Now that spring has finally come, at least to my town, I’m finally posting photos from the winter. I blame it on my family genes, always late for everything.
November begins with one of my favourite traditions, visiting the graveyards and honouring the dead. I can’t even come close to capturing the atmosphere. I’ve written about it before: Nov. 1, All Saints Day
In November the sun disappears, and it only appears occasionally until April. November and December were pretty much fogged in. While such weather doesn’t do much for cheerfulness, it lends itself well to moody photos.
The forest in the hills of the Male Karpaty behind me are mainly beech and oak, their bare grey trunks reaching to the sky ending in a skeleton branch canopy, a leaf yet clinging here and there.

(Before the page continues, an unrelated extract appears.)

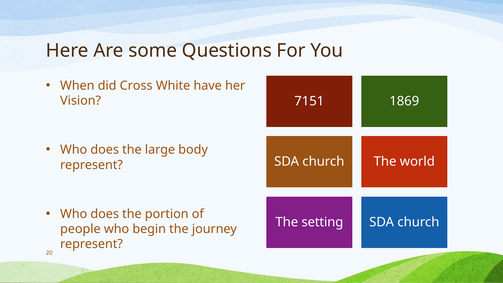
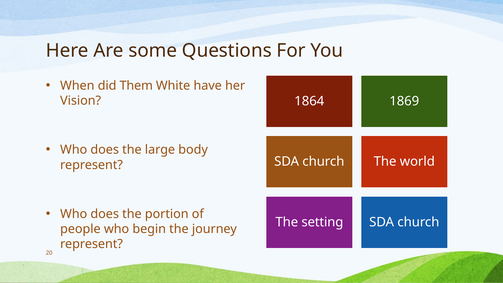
Cross: Cross -> Them
7151: 7151 -> 1864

December is full of Christmas/Advent Markets. (Read more about Christmas traditions in Slovakia) The first market is in Bratislava, which takes over a number of squares, full of stands selling handmade good and victuals. There used to be more crafts, but now the stands seem to predominantly sell food and drink.
The barrel boasts “Best Mead in the World” and is made in the town I live in. Mead is pretty amazing, if you ask me, very sweet and thick, a little goes a long way. Although, to be honest, my favourite mead was one made by a local beekeeper and not quite as sweet.
Lokše are potato flatbreads, very thin and mostly potatoes. It’s common fare at markets, and can be eaten savoury or sweet. This stand had a list of possible fillings: goose liver and fried onion; duck cracklings; cabbage filling with smoked meat; chicken liver; lard and garlic; lard; vegetarian with goat cheese and chives; poppyseeds and plum jam; nutella and walnuts. Slovak food is, as you can see, rather on the rich side. I think the liver is usually spread on lokše as a pate and cracklings (the bits left over when rendering lard) are ground into a paste.
More food. Common foods are klobasa (sausages), ciganska (thin cuts of chicken or pork slathered with mustard and fried onions, served in a fat airy bun), and langoš (soft deep fried dough, often served with mayo, ketchup, or garlic). Don’t come to a Vianočne trhy on a diet.
Various kinds of cheese submerged in oil with dried herbs, spices, and peppers.
Check out the massive wooden ladles and slotted spoons.
I managed to stop by the Bratislava Christmas Market towards the end, and it was absolutely packed with people. Many people go for the atmosphere, to chat with friends after work over hot food and warm mead or mulled wine. There are far fewer people during the day.
I have a soft spot for buskers (and I’d love to try one day). There were only two or three who braved playing in the cold. The opulence in the window seemed to contrast with what I imagine his daily life to be like.
The Trnava Christmas Market is considerably smaller. One square, less people, but still twinkling lights, hot food, and good friends.
The nativity scene is pretty big – maybe half life size?
I happened to come when Vrbovske Vrby was playing, a group that plays traditional Slovak shepherd instruments. They had such great energy and fun music. The man below played a variety of instruments, if you look carefully the instrument pictured has an animal horn on the end. He also played what looked like a stick in a ceramic pot with a hole and a wooden oboe-sounding instrument.
Here are two videos of them playing – the stage unfortunately had a large screen that flickers terribly. There are gajdy (Slovak bagpipes), koncovka (flute without fingerholes), and good cheer.
This man was enthusiastically joining in on the songs close to the stage with his harmonica, from his wheelchair. He is an amputee, I’ve seen him around the square here before hanging out with others down on their luck. I just loved how he much he enjoyed joining in, finding the right key and playing away, even though just from the sidelines.
January saw a very little snowfall. It always surprises me how going just a little up into the hills changes the landscape. When I started walking at the bottom there was only wet fog, but as I gained elevation it started to look more like winter. Can you spot the people?
The trees here are just so…tall.
When everything is covered in white ice, it means freezing fog, which I think is the coldest winter weather. And I’ve been in -40. Ok, well, your hands don’t instantly get frostbite in freezing fog, but wet cold seeps into your bones and there’s nothing bracing about it, just the feeling that reptiles are mislabelled as cold-blooded animals, cause your blood is definitely cold.
Freezing fog AND wind. Now you can be an ice-blooded animal. This is at the top of Zaruby, the tallest hill of the Male Karpaty of Slovakia. Here is Zaruby in spring.
This poor fellow was standing at the top in ferocious wind that billowed into his clothes, puffing everything out.
February was Fasiangy, and we’ll pretend that March is spring (because it still feels like winter).
Whew, that was a catch-up. Congrats if you made it all the way here.
What photos or tidbits do you enjoy the most?